→ EXERCISE TASKS:
1 > Condense the paragraph in the June 1964 chronology that begins "The first Soviet communications satellite" into a short list that keeps its main facts.
2 > Write what comes next in the June 1964 chronology, starting after its final entry.

-- start TEXT BLOCK --

June 1, 1964 (Monday)

  • The Kenyan Air Force is established.
  • An Act of Parliament proposed by Jean Chrétien changes the name of Trans-Canada Air Lines to "Air Canada", with effect from 1 January 1965.
  • June 2, 1964 (Tuesday)

  • US Senator Barry Goldwater wins the California Republican Presidential primary, making him the overwhelming favorite for the nomination.
  • Five million shares of stock in the Communications Satellite Corporation (Comsat) are offered for sale at $20 a share, and the issue is quickly sold out.
  • June 3, 1964 (Wednesday)

  • South Korean President Park Chung Hee declares martial law in Seoul, after 10,000 student demonstrators overpower police.
  • Belgian collier ship Poseidon 3 collides with Bencruachan in the Scheldt at Hansweert, Netherlands, and sinks, with the loss of one life.
  • Born: James Purefoy, English actor, in Taunton
  • Died: Frans Eemil Sillanpää, 75, Finnish writer, Nobel Prize laureate
  • June 4, 1964 (Thursday)

  • The first Soviet communications satellite, Molniya-1 No.2, is launched at 05:00 UTC, on a Molniya 8K78 carrier rocket, from Site 1/5 at the Baikonur Cosmodrome. A motor circuit in the servo controlling the core stage throttle failed 104 seconds into the flight, resulting in the throttle becoming jammed closed and the fuel supply to the engines being stopped. Prior to the release of information about its mission, NASA had incorrectly identified the launch of Molniya-1 No.2 as a failed attempt to launch a Zond spacecraft on a circumlunar technology demonstration mission, and assigned it the placeholder designation Zond 1964A.
  • The failing Rolls Razor company's account with Barclays Bank is overdrawn by £485,000; despite this, John Bloom, managing director of persuades the company's board of directors to pay out dividends to the value of £209,719.
  • The United Nations Security Council passes Resolution 189, condemning military incursions into Cambodia.
  • June 5, 1964 (Friday)

  • The deep-ocean research submersible DSV Alvin is commissioned by the United States Navy.
  • June 6, 1964 (Saturday)

  • With a temporary order, the rocket launches at Cuxhaven are terminated.

-- end TEXT BLOCK --
-- start SUPPLIED MATERIAL --

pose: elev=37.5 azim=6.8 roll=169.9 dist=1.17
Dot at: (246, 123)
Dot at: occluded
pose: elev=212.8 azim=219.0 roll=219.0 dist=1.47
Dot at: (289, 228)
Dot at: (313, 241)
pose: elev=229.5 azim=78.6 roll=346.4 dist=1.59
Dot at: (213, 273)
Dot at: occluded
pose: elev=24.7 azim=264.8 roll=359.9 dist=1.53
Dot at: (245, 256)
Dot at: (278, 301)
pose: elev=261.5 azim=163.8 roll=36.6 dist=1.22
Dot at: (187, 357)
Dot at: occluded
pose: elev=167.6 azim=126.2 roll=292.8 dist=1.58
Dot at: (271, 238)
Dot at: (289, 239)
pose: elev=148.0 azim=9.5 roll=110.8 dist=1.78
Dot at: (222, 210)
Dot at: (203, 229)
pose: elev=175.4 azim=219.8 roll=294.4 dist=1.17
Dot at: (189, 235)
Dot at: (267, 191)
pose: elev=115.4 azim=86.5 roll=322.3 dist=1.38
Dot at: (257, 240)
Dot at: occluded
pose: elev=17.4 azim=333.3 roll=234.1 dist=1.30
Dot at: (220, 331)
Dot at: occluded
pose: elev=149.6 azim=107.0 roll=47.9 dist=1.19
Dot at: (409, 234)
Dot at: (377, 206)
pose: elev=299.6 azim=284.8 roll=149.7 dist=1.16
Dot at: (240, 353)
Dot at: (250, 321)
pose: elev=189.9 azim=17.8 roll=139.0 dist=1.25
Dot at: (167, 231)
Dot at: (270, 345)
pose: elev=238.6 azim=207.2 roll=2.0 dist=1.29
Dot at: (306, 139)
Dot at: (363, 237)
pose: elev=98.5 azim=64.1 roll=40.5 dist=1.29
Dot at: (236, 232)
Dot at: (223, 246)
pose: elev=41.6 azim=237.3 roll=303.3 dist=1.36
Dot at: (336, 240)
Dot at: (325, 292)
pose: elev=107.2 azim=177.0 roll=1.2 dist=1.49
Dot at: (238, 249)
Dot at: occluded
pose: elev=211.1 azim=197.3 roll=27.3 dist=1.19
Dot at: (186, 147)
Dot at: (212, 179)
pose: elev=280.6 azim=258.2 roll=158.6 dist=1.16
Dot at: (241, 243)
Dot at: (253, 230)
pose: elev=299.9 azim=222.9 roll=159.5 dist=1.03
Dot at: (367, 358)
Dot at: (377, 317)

-- end SUPPLIED MATERIAL --

→ OUTPUTS:
1 >
- Molniya-1 No.2, the first Soviet communications satellite, was launched at 05:00 UTC on June 4, 1964, on a Molniya 8K78 rocket from Site 1/5 at the Baikonur Cosmodrome.
- 104 seconds into the flight, a motor circuit in the servo controlling the core stage throttle failed. The throttle jammed closed and the fuel supply to the engines stopped.
- Before details of the mission were released, NASA wrongly identified the launch as a failed attempt to send a Zond spacecraft on a circumlunar technology demonstration. It gave the launch the placeholder designation Zond 1964A.

2 >
  • Over Laos, Pathet Lao antiaircraft artillery shoots down a U.S. Navy RF-8A Crusader photographic reconnaissance aircraft piloted by Lieutenant Charles F. Klusmann. It is the first U.S. Navy aircraft and first American fixed-wing aircraft lost over Indochina in the Vietnam War era.
  • The Rolling Stones make their American TV debut on The Hollywood Palace.
  • Silver City Airways announces that it has airlifted its one millionth car between the UK and continental Europe.
  • Died: Guy Banister, FBI agent cited during the 1967 Trial of Clay Shaw as part of the conspiracy to kill John F. Kennedy.
  • June 7, 1964 (Sunday)

  • The Taça das Nações football tournament, held in Brazil to celebrate the fiftieth anniversary of the founding of the Brazilian Football Confederation, ends in victory for Argentina.
  • Died: Violet Attlee, Countess Attlee, 68, wife of former British PM Clement Attlee (cerebral haemorrhage); Charlie Llewellyn, 87, first non-white South African Test cricketer
  • June 8, 1964 (Monday)

  • An anonymous caller rings Malcolm X's home and tells Betty Shabazz to "tell him he's as good as dead."
  • Born: Fabrizio Cassol, Belgian saxophonist, first to use the aulochrome, in Ougrée
  • June 9, 1964 (Tuesday)

  • Lal Bahadur Shastri becomes Prime Minister of India.
  • In a US Federal Court at Kansas City, Kansas, army deserter George John Gessner, 28, is convicted of passing United States secrets to the Soviet Union.
  • Died: Max Aitken, 1st Baron Beaverbrook, 85, Canadian-born newspaper publisher and politician
  • June 10, 1964 (Wednesday)

  • The U.S. Senate votes cloture of the Civil Rights Bill after a 75-day filibuster.
  • June 11, 1964 (Thursday)

  • Greece rejects direct talks with Turkey over Cyprus.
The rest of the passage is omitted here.